4. Utility Focus. Count what counts, not what you can count. Is what is being measured a proxy for what you really want to know? Don't just report on the things you can currently measure. A highly effective technique is to show on your dashboards the metric you need, but can't obtain, as blank and marked in whatever way you use to signal high risk. This attracts questions, and then often is an impetus to go do the work to get that data. Sometimes your biggest risk is the risk you can't measure what you need to be measuring.
5. Efficiency. Is the usefulness of more metrics for a given area worth the effort and cost of collection? Can metrics be obtained as a by-product (“digital exhaust”) of existing processes rather than being explicitly collected?
6. Expertise Proximity. Are the proposed metrics developed by or agreed with (within reason) the people with expertise on the domain being measured? Bias towards bottoms up metrics based on observed good practice - which is then sustained.
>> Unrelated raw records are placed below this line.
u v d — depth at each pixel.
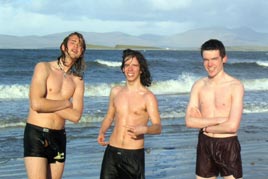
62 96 4.84
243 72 37.91
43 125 4.68
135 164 4.87
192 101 4.84
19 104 14.99
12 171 7.23
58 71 4.88
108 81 24.91
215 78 4.73
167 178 6.94
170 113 13.77
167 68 37.28
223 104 4.62
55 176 4.86
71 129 10.96
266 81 26.75
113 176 4.93
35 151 4.64
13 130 10.66
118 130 4.95
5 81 23.55
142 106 4.94
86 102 15.90
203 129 4.62
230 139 4.60
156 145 9.48
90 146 9.22
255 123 12.76
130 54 4.97
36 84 4.64
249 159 8.30
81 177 6.88
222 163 4.61
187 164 7.90
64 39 4.88
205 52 4.68
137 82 5.04
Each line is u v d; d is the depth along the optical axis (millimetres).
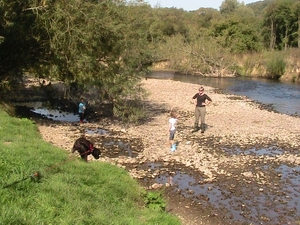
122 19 20812
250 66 59594
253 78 55281
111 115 24500
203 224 10031
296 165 15289
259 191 12398
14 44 20109
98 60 21141
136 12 21922
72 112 25734
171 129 16719
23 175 7531
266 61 57562
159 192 11453
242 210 10969
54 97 30547
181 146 17328
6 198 6410
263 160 15758
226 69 58375
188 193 12008
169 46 64312
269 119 24688
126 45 20672
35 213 6133
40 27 18953
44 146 11570
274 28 82125
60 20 18672
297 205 11461
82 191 8023
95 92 25141
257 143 18516
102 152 15977
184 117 24719
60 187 7641
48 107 27000
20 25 18688
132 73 21812
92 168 10031
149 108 27797
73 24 18625
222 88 42469
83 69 19797
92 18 18812
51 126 20297
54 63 20328
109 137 18766
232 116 25281
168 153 16125
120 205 8641
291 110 29438
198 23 93125
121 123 22328
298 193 12375
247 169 14531
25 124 16453
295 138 19734
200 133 20062
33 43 20094
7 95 25297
7. Assume Gaming. Even the best measurements will be subject to (possibly inadvertent) corruption of goals. Plan for it. Pair metrics with other metrics to monitor for such gaming or unintended consequences.
8. Directional Consistency. Make sure metrics are at least directionally consistent even if they are not as accurate as you’d like. If a metric indicates things are getting better they should, of course, actually be getting better.
9. Use a Metrics Taxonomy. Develop a taxonomy to shape the type of metrics you collect so you are rigorous in using them correctly. For example:
Baseline Metrics: basic expected controls conformance, for example: patching, identity/access, configuration assurance, etc.
Asset / Service Risk Oriented Metrics: measurement of risk to specific groups of assets / business services in relation to attacker motivation and capability, for example: layers of complementary defense from attacker to target, degree of pressure on controls, dwell time of [possibly simulated] attacks etc.
Capability Improvement: measurement of overall efficiency and organizational capability (people, process, tools), for example: SDLC integration levels, skills density, system stagnancy, blast radius for major incident scenarios etc.
Commercial Outcomes: what direct or adjacent benefits are expected in addition to loss avoidance, risk reduction or other security outcomes, for example: increased customer sign-up rates due to seamless authentication processes, increased collaboration in support of customers, reduction in employee overhead / time spent managing controls etc.
Bottom line: don’t let the perfect be the enemy of the good in selecting and managing outcomes with metrics. By all means strive for standards of comparison, but don’t be afraid of having your own metrics that suit your environment. Just makes sure to follow some principles of construction and apply those with ruthless consistency.